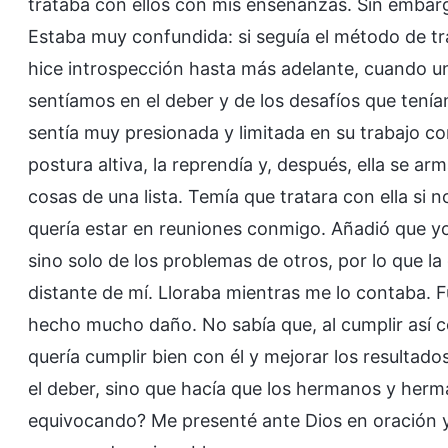
trataba con ellos con mis enseñanzas. Sin embarg
Estaba muy confundida: si seguía el método de t
hice introspección hasta más adelante, cuando 
sentíamos en el deber y de los desafíos que ten
sentía muy presionada y limitada en su trabajo c
postura altiva, la reprendía y, después, ella se 
cosas de una lista. Temía que tratara con ella si 
quería estar en reuniones conmigo. Añadió que yo
sino solo de los problemas de otros, por lo que l
distante de mí. Lloraba mientras me lo contaba. F
hecho mucho daño. No sabía que, al cumplir así c
quería cumplir bien con él y mejorar los resultado
el deber, sino que hacía que los hermanos y herm
equivocando? Me presenté ante Dios en oración y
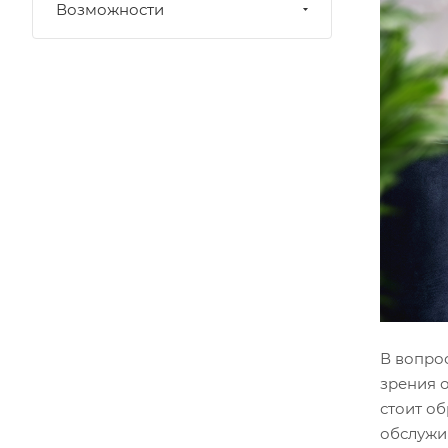
Возможности
В вопрос
зрения 
стоит об
обслужи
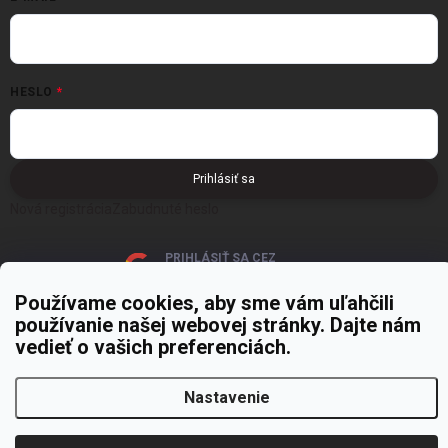
HESLO
Prihlásiť sa
Nová registrácia
Zabudnuté heslo
PRIHLÁSIŤ SA CEZ
GOOGLE
Používame cookies, aby sme vám uľahčili
používanie našej webovej stránky. Dajte nám
vedieť o vašich preferenciách.
Nastavenie
Copyright 2026
MOJE PAPIERNICTVO
. Všetky práva vyhradené.
Upraviť
nastavenie cookies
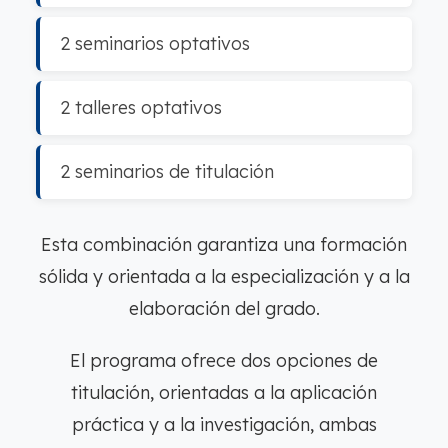
2 seminarios optativos
2 talleres optativos
2 seminarios de titulación
Esta combinación garantiza una formación
sólida y orientada a la especialización y a la
elaboración del grado.
El programa ofrece dos opciones de
titulación, orientadas a la aplicación
práctica y a la investigación, ambas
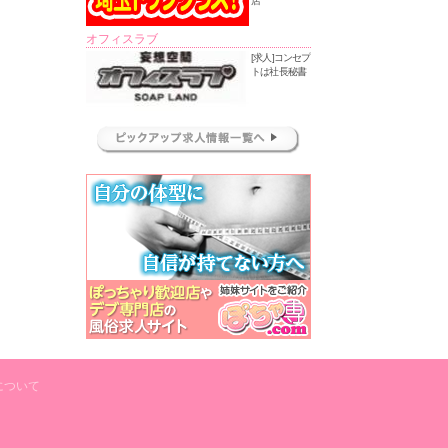
店
オフィスラブ
[求人]コンセプ
トは社長秘書
について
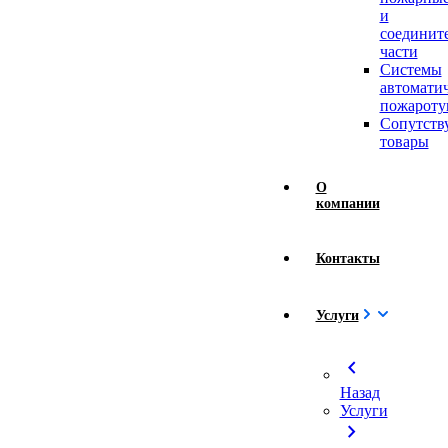
и
соединит
части
Системы
автомати
пожароту
Сопутст
товары
О
компании
Контакты
Услуги
chevron_left
Назад
Услуги
chevron_right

How to complete this task:
Output, exactly and without pictures, the span of lines that starts at the line containing "elaboración del grado." and ends at the last line above.

Response below:
elaboración del grado.
El programa ofrece dos opciones de
titulación, orientadas a la aplicación
práctica y a la investigación, ambas
店
オフィスラブ
[求人]コンセプ
トは社長秘書
について
и
соединит
части
Системы
автомати
пожароту
Сопутст
товары
О
компании
Контакты
Услуги
chevron_left
Назад
Услуги
chevron_right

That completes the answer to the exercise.